** Data provided follows **
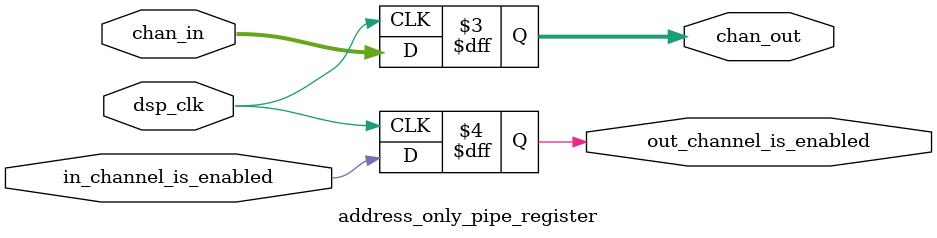
<source format=v>

module sample_pipeline
#(
    parameter NUM_VOICES = 8,
    parameter D_W = 16,
    parameter CHANBITS = 2
)
(
    input sys_clk,
    input dsp_clk,
    input dsp_enable,

    input [(CHANBITS - 1):0]channel_in,
    input is_channel_enabled,
    input [(D_W - 1):0]data_in_fix15_u16,

    output wire [(D_W - 1):0]data_out_u16
);
    
    // Example for pipeline stage
    wire [(CHANBITS - 1):0]stage_end_chan;
    wire [(D_W - 1):0]stage_end_data;
    wire stage_end_channel_is_enabled;
    data_and_address_pipe_register DAR_STAGE_0
    (
        .dsp_clk(dsp_clk),
        .chan_in(channel_in),
        .data_in(data_in_fix15_u16),
        .in_channel_is_enabled(is_channel_enabled),

        .chan_out(stage_end_chan),
        .data_out(stage_end_data),
        .out_channel_is_enabled(stage_end_channel_is_enabled)
    );


    // +1 stage, 8 clk to complete
    wire [(D_W - 1):0]end_stage_fixed_output;
    pipeline_terminal_summer PIPE_TERM
    (
        .dsp_clk(dsp_clk),
        .curr_channel(stage_end_chan),
        .curr_data(stage_end_data),
        .fixed_output(end_stage_fixed_output)
    );

    // +1 stage, 1 clk to complete
    cvt_fix15_u16_to_u16 OUTPUT_CAST
    (
        .dsp_clk(dsp_clk),
        .fixed15_u16_in(end_stage_fixed_output),
        .u16_out(data_out_u16)
    );
endmodule






module pipeline_terminal_summer
#(
    parameter NUM_VOICES = 4,
    parameter D_W = 16
)
(
    input dsp_clk,

    input [1:0]curr_channel,
    input [(D_W - 1):0]curr_data,

    output reg [(D_W - 1):0]fixed_output
);

    reg [(D_W - 1 + 4):0]summ_accum;

    initial begin
        fixed_output = {D_W{1'b0}};
    end


    always @ (posedge dsp_clk) begin
        case (curr_channel)
            0: begin
                // Shift by 3 bits or /8 to normalize sum
                fixed_output <= summ_accum[18:3];
                summ_accum <= curr_data;
            end

            1:  summ_accum <= summ_accum + curr_data;
            2:  summ_accum <= summ_accum + curr_data;
            3:  summ_accum <= summ_accum + curr_data;
        endcase
    end
endmodule


module cvt_fix15_u16_to_u16
#(
    parameter D_W = 16,
    parameter SHAMT = 15
)
(
    input dsp_clk,
    input [(D_W - 1):0]fixed15_u16_in,
    output reg [(D_W - 1):0]u16_out
);

    initial begin
        u16_out = {16{1'b0}};
    end

    // Actually do scaling later on
    always @ (posedge dsp_clk) begin
        u16_out <= fixed15_u16_in;
    end
endmodule


// Inter module pipe stage
module data_and_address_pipe_register
#(
    parameter D_W = 16,
    parameter NUM_VOICES = 4,
    parameter NUM_VOICE_BITS = 2
)
(
    input dsp_clk,
    input [(NUM_VOICE_BITS - 1):0]chan_in,
    input [(D_W - 1):0]data_in,
    input in_channel_is_enabled,

    output reg [(NUM_VOICE_BITS - 1):0]chan_out,
    output reg [(D_W - 1):0]data_out,
    output reg out_channel_is_enabled
);


    initial begin
        chan_out = {D_W{1'b0}};
        chan_out = {NUM_VOICE_BITS{1'b0}};
        out_channel_is_enabled = 1'b0;
    end

    always @ (posedge dsp_clk) begin
        chan_out <= chan_in;
        data_out <= data_in;
        out_channel_is_enabled <= in_channel_is_enabled;
    end
endmodule

// Useful if pipeline passes thru an SBMAC
module address_only_pipe_register
#(
    parameter NUM_VOICE_BITS = 2
)
(
    input dsp_clk,
    input [(NUM_VOICE_BITS - 1):0]chan_in,
    input in_channel_is_enabled,

    output reg [(NUM_VOICE_BITS - 1):0]chan_out,
    output reg out_channel_is_enabled
);

    initial begin
        chan_out = {NUM_VOICE_BITS{1'b0}};
        out_channel_is_enabled = 1'b0;
    end

    always @ (posedge dsp_clk) begin
        chan_out <= chan_in;
        out_channel_is_enabled <= in_channel_is_enabled;
    end
endmodule
</source>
** End of Data provided **
### Work task
Determine the number of lines in the listing that contain the word "CHANBITS", and respond with nothing but that number.

### Finished exercise
3